This writer points out that the opening out of the uncivilized parts of the world to commerce will alone serve to make an international coinage absolutely indispensable.

Without, however, introducing a really new system, an auxiliary international money system (corresponding to an auxiliary international language) could be introduced as a medium of exchange without interfering with the existing coinages of the various nations. Réné de Saussure (writing in the Journal de Genève, in 1907) has insisted on the immense benefit such a system of "monnaie de compte" would be in removing the burden imposed upon all international financial relations by the diversity of money values. He argues that the best point of union would be a gold piece of eight grammes—almost exactly equivalent to one pound, twenty marks, five dollars, and twenty-five francs—being, in fact, but one-third of a penny different from the value of a pound sterling. For the subdivisions the point of union must be decimally divided, and M. de Saussure would give the name of speso to a ten-thousandth part of the gold coin.

[236] The history of the efforts to attain a universal language has been written by Couturat and Leau, Histoire de la Langue Universelle, 1903.

[237] The distinguished French physician, Dr. Sollier, also, in an address to the Lisbon International Medical Congress, on "La Question de la Langue Auxiliaire Internationale," in 1906, advocating the adoption of one of the existing Romance tongues, said: "Spanish is the simplest of all and the easiest, and if it were chosen for this purpose I should be the first to accept it."

[238] It has even been stated by a distinguished English man of science that Latin is sometimes easier for the English to use than is their own language. "I have known Englishmen who could be trusted to write a more intelligible treatise, possibly even to make a more lucid speech, in Latin than in English," says Dr. Miers, the Principal of London University (Lancet, 7th October, 1911), and he adds: "Quite seriously, I think some part of the cause is to be sought in the difficulty of our language, and many educated persons get lost in its intricacies, just as they get lost in its spelling." Without questioning the fact, however, I would venture to question this explanation of it.
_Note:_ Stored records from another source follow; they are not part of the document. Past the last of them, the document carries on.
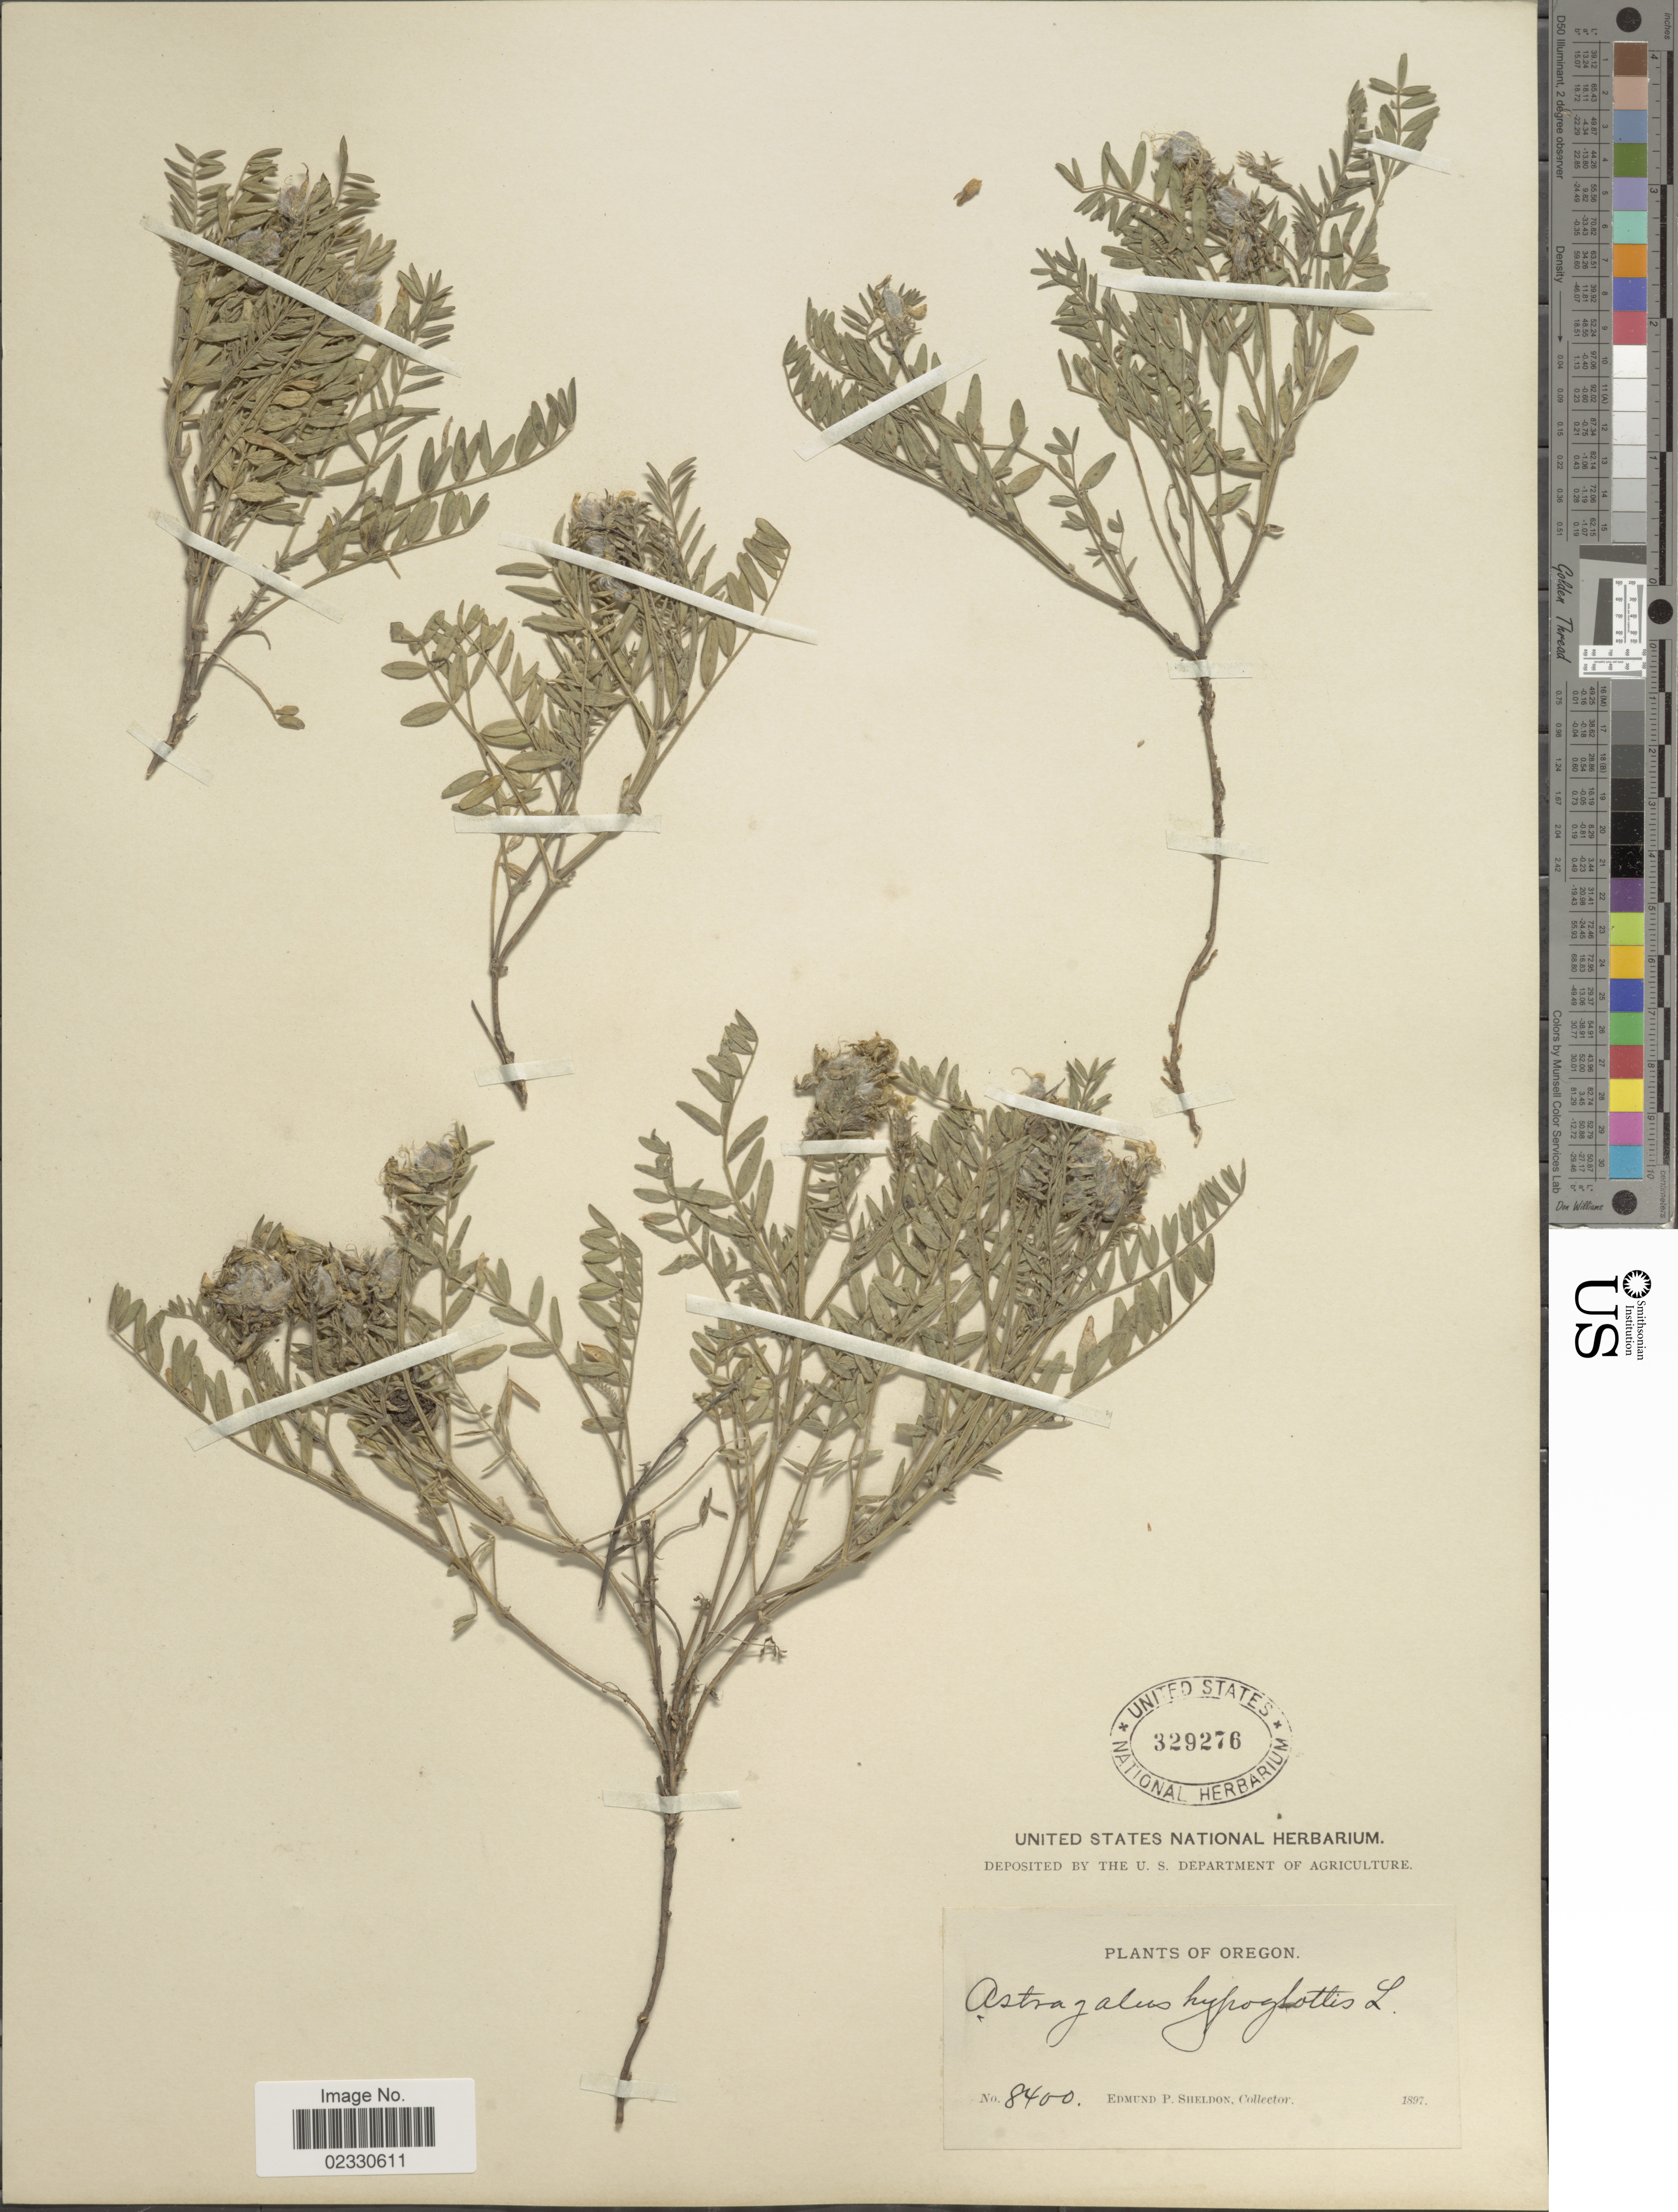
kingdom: Plantae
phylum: Tracheophyta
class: Magnoliopsida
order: Fabales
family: Fabaceae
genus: Astragalus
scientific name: Astragalus dasyglottis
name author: DC.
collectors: E. P. Sheldon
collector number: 8400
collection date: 1897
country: United States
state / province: Oregon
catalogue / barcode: US 329276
[239] Thus in one article on the growing extension of the English language throughout the world (Macmillan's Magazine, March, 1892) we read: "English is practically certain to become the language of the world.... The speech of Shakespeare and Milton, of Dryden and Swift, of Byron and Wordsworth, will be, in a sense in which no other language has been, the speech of the whole world." We do not nowadays meet with these wild statements.

[240] The stumbling-stones for the foreigner presented by English words in "ough" have often been referred to, and are clearly set forth in the verses in which Mr. C.B. Loomis has sought to represent a French learner's experiences—and the same time to show the criminal impulses which these irregularities arouse in the pupil.

"I'm taught p-l-o-u-g-h Shall be pronouncèd 'plow,' 'Zat's easy when you know,' I say, 'Mon Anglais I'll get through.'

"My teacher say zat in zat case O-u-g-h is 'oo,' And zen I laugh and say to him 'Zees Anglais make me cough.'

"He say, 'Not coo, but in zat word O-u-g-h is "off,"' Oh, sacre bleu! such varied sounds Of words make me hiccough!